Hi - I just bought a H2312JFQJR quad-node system with 8X E5-2670 processors for scientific computing. The systems were initially very easy to setup, but now when I run a simulation across 4 nodes (all 64 cores) the following things happen:
- The systems slow down considerably. I notice that in /proc/cpuinfo the clock frequency is only 1200 MHz. With three systems, its 2600.
- The amber warning lights become lit on each server.
- None of this happens if I only load 3/4 nodes.
- In my kern.log I see many messages like this:
Oct 23 19:36:51 localhost kernel: [ 2506.830104] CPU27: Core power limit notification (total events = 196)
Oct 23 19:36:51 localhost kernel: [ 2506.830112] CPU15: Package power limit notification (total events = 196)

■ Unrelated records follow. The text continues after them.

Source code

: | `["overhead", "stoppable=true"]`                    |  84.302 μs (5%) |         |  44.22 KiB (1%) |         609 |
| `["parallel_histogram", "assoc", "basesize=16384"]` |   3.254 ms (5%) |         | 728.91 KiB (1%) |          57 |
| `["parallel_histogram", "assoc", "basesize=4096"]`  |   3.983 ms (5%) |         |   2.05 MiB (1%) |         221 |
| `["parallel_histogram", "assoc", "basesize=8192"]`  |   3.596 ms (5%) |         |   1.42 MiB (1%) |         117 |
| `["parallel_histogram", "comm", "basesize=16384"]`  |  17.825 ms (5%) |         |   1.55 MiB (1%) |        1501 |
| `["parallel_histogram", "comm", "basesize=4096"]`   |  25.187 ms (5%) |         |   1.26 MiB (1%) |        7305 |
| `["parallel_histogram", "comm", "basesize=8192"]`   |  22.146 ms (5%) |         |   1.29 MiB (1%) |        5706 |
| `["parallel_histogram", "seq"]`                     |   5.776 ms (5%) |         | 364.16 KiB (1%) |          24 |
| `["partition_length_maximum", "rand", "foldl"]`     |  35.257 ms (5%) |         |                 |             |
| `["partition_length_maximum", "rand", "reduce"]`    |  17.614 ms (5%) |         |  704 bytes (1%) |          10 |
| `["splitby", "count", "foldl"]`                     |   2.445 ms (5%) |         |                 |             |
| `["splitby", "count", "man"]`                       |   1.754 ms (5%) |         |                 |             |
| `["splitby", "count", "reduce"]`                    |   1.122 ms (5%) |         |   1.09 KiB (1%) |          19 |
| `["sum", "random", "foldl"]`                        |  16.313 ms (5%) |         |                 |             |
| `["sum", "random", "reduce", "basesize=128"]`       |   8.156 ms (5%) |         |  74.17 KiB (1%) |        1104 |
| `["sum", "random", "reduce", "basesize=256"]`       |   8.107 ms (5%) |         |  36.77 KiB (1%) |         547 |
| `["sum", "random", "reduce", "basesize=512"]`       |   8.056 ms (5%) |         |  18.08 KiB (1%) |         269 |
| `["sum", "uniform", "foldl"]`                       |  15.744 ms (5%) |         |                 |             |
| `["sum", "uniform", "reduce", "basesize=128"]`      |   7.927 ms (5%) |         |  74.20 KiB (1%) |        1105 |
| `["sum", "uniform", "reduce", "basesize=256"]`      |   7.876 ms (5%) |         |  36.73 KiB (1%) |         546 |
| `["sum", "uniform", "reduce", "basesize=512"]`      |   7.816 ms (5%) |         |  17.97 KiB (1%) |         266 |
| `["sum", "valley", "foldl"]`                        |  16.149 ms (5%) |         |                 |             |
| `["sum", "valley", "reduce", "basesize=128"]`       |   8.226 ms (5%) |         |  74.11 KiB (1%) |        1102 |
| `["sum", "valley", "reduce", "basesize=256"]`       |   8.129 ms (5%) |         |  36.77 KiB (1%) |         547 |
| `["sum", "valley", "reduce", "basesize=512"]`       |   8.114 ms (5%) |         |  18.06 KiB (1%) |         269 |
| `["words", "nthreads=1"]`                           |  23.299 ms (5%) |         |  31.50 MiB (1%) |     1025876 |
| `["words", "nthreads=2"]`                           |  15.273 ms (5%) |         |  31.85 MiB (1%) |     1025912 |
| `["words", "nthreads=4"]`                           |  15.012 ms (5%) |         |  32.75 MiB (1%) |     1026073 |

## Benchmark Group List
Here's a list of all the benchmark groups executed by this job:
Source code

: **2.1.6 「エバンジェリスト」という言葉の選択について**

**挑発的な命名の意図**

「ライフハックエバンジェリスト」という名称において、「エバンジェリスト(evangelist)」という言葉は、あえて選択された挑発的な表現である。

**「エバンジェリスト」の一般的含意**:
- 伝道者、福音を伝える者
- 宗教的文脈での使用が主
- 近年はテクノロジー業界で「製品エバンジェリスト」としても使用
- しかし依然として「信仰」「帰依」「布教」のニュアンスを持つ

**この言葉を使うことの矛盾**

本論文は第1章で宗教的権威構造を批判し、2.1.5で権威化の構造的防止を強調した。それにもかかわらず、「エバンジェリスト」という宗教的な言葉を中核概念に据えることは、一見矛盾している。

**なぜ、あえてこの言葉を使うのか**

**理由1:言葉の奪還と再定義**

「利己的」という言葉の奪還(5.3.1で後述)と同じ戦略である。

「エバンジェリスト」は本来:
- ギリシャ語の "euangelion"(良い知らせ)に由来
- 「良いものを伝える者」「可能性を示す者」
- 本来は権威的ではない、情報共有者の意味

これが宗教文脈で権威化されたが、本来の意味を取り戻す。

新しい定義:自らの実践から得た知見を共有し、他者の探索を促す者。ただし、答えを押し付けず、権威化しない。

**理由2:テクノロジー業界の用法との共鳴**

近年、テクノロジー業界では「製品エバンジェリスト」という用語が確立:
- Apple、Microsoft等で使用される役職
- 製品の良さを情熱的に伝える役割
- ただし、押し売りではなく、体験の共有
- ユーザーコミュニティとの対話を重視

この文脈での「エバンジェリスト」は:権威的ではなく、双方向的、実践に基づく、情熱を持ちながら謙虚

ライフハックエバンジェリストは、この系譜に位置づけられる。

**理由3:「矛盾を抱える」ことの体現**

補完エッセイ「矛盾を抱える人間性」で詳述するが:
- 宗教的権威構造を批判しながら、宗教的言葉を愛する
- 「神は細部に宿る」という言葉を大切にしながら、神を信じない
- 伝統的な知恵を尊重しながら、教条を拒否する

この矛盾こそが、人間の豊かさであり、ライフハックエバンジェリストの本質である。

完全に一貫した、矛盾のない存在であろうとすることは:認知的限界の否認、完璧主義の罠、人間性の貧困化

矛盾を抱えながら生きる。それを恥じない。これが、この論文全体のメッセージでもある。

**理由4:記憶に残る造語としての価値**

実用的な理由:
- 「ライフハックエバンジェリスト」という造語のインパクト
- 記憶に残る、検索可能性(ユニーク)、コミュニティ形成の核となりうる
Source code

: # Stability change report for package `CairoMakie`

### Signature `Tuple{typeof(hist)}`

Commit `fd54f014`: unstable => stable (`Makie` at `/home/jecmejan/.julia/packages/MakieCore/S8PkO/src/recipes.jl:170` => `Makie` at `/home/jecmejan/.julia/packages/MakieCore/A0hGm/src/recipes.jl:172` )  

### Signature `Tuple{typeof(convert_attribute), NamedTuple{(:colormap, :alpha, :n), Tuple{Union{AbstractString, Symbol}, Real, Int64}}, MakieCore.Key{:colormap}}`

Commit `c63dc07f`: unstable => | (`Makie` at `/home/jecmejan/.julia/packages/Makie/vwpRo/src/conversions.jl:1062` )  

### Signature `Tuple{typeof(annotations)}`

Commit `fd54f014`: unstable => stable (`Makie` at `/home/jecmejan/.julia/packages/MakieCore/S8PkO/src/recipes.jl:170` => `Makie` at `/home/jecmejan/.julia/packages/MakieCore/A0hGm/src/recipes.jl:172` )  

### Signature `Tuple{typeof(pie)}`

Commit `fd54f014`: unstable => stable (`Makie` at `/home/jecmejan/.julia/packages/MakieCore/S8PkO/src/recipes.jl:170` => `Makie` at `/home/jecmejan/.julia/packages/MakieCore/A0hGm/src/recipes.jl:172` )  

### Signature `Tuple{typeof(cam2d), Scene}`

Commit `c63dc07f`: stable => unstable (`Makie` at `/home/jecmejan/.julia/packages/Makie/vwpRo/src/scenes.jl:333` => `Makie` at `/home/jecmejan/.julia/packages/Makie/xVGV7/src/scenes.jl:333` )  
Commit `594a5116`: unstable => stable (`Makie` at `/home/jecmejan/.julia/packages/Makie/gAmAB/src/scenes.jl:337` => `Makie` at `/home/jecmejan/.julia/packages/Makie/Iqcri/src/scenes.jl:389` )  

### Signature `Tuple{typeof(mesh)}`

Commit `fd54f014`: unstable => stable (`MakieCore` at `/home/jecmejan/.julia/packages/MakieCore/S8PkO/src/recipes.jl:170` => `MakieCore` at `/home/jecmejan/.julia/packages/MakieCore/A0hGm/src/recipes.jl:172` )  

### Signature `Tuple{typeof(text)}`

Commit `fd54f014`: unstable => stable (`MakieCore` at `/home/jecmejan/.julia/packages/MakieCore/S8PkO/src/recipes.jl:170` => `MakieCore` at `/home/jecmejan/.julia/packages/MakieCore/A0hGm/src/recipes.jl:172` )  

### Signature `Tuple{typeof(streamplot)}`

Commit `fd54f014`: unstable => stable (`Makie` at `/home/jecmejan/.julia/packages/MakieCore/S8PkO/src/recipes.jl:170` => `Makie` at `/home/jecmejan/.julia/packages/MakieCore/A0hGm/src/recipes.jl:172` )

Oct 23 19:36:51 localhost kernel: [ 2506.830122] CPU11: Package power limit notification (total events = 196)
Plugging the whole system through a load meter, I see that is pulling about 1000W right before these things happen, and then it suddenly decreases power usage dramatically (to maybe about 500W). The chassis is powered through 2 1000W power supplies, which are supposed to be redundant and split across the four nodes. Questions:
1) Whats going on? The system is supposed to be compatible with these CPUs.
2) The TDP of the E5-2670 is 115W. 115W x 8 is 920W, leaving a scant 80W available for everything else assuming the power supplies are really redundant. This can't be right.
3) Would it help if I switched to a 208V input power? I remember seeing somewhere (perhaps on the PSUs themselves) that their capacity was 1200W with 200V input power.
4) Are there bios settings that I should look out for?